_To do_
Search the entries for the word "ProjectId" and copy each line that has it.

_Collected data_
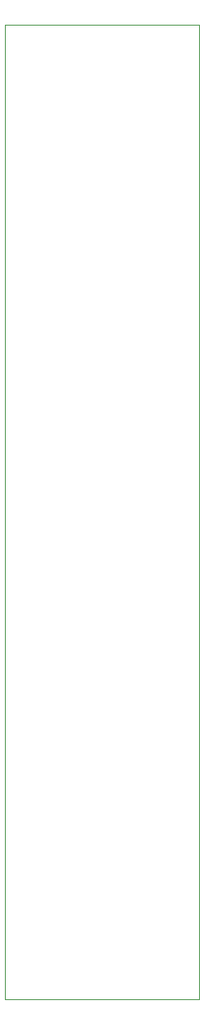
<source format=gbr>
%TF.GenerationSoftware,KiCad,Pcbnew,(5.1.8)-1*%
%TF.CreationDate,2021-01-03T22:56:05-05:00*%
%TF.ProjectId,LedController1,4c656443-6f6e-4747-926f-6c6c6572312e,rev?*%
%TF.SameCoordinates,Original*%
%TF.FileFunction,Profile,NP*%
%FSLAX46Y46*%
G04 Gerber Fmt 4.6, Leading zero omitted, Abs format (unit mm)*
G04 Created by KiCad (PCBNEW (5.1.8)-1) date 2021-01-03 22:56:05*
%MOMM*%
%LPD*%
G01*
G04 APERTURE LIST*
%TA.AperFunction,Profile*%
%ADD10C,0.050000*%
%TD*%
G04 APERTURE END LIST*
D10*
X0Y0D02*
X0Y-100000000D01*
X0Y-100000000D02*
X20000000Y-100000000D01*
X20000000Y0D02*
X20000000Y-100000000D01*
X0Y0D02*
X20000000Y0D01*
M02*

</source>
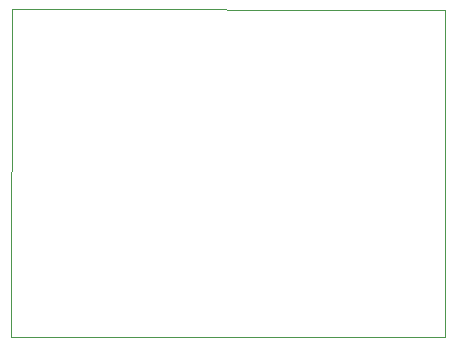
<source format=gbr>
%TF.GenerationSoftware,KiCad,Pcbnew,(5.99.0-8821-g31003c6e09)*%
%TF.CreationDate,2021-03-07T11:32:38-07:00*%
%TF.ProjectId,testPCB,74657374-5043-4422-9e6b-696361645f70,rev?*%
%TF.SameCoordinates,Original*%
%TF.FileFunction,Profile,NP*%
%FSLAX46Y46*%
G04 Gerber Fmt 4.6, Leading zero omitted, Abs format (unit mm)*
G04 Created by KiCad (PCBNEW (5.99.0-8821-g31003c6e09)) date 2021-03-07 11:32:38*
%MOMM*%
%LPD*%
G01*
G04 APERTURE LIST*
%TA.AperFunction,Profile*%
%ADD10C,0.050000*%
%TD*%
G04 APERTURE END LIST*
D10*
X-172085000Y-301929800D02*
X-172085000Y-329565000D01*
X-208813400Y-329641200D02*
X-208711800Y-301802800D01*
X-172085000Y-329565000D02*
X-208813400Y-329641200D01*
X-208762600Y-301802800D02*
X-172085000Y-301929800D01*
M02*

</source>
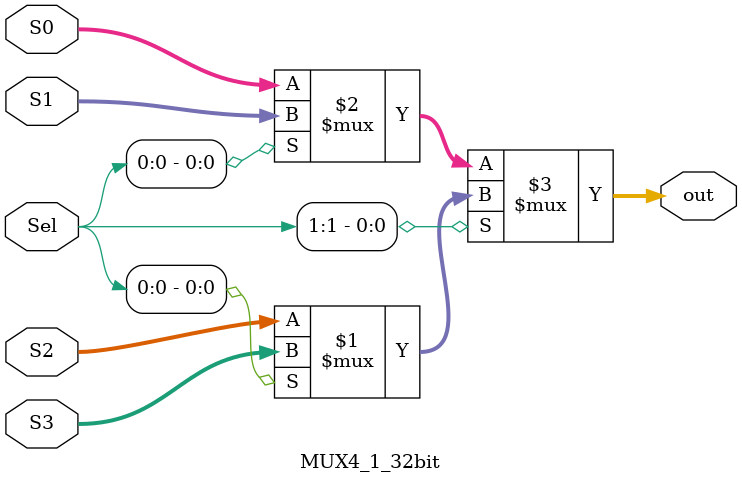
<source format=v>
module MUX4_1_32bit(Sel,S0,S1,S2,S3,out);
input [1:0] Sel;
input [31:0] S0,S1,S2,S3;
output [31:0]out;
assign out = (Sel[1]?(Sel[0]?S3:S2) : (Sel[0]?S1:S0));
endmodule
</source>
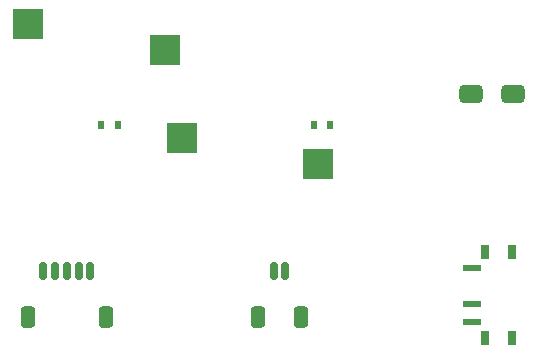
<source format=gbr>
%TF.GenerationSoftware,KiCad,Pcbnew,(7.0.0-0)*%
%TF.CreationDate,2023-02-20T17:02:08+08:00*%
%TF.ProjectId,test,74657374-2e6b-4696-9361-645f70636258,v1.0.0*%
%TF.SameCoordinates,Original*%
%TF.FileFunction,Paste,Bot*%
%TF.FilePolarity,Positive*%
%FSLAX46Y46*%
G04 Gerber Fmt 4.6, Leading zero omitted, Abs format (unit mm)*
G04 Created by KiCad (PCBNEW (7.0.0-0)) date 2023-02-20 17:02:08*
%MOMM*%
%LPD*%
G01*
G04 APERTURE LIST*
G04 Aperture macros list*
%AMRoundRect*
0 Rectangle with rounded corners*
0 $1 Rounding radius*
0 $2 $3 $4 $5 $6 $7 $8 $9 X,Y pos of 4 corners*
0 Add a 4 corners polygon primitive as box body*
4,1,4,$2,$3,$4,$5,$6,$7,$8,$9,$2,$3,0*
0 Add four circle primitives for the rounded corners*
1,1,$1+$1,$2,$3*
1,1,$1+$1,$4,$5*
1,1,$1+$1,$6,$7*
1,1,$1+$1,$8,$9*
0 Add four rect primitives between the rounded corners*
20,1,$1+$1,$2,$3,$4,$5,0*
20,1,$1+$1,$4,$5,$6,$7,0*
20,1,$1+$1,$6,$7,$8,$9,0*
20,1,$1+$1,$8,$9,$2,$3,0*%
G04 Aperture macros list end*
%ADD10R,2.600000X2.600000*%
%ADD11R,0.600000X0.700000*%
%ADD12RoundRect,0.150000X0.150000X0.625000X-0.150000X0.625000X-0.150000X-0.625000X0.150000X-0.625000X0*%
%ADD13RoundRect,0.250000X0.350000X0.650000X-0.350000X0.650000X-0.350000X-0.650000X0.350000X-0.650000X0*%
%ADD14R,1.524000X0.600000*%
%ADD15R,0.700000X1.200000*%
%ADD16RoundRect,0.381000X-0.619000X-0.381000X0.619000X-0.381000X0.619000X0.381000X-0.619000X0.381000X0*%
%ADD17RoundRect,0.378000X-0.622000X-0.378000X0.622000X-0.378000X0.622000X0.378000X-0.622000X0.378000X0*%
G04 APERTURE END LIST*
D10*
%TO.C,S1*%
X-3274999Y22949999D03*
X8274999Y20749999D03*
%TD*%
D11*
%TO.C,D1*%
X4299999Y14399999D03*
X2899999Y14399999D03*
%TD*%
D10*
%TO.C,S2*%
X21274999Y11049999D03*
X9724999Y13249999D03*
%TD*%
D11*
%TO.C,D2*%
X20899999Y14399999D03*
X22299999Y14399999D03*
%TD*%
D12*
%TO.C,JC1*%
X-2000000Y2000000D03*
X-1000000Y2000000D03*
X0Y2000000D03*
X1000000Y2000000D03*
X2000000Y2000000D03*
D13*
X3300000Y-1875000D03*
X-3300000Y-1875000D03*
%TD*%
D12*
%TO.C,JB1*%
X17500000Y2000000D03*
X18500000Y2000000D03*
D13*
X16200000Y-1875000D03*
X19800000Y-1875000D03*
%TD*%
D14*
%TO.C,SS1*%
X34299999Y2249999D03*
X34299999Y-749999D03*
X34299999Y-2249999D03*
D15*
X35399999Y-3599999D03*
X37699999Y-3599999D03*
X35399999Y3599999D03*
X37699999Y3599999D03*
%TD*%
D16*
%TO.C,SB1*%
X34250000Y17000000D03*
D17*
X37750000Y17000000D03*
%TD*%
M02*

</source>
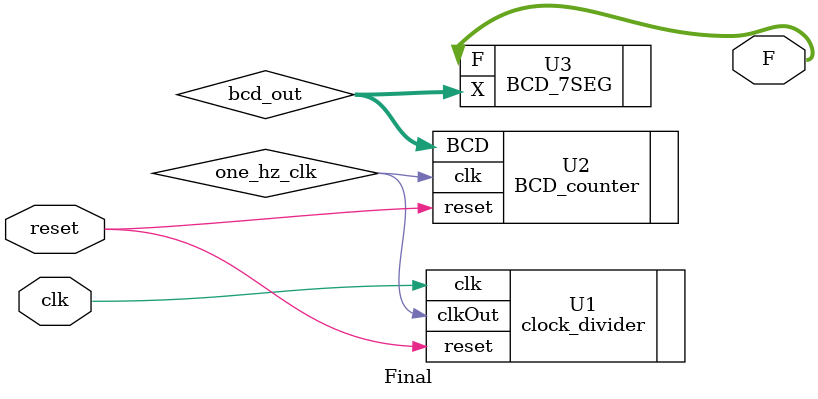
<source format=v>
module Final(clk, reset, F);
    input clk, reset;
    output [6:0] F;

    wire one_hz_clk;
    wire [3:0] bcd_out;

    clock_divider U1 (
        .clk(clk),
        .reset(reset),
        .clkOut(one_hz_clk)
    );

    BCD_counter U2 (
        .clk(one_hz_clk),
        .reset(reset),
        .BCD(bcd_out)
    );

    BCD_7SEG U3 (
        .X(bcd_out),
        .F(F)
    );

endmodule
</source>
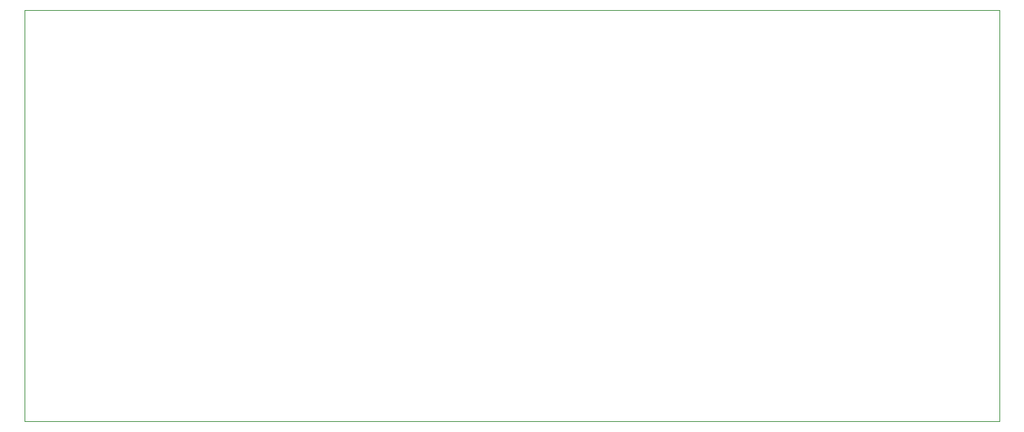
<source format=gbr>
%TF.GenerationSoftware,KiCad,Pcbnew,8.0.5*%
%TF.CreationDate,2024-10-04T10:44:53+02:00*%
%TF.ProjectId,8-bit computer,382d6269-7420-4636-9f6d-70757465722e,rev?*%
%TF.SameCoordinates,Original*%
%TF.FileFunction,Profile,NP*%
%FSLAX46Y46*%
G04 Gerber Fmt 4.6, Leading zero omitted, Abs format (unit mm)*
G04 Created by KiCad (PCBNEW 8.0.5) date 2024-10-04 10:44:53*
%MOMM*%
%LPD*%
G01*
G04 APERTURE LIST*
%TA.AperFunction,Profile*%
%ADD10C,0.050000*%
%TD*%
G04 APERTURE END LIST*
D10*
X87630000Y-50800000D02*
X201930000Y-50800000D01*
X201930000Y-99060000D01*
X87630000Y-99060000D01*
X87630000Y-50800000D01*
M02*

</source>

_Written solution_
%TF.ProjectId,LedController1,4c656443-6f6e-4747-926f-6c6c6572312e,rev?*%
%TF.ProjectId,testPCB,74657374-5043-4422-9e6b-696361645f70,rev?*%
%TF.ProjectId,test,74657374-2e6b-4696-9361-645f70636258,v1.0.0*%
%TF.ProjectId,8-bit computer,382d6269-7420-4636-9f6d-70757465722e,rev?*%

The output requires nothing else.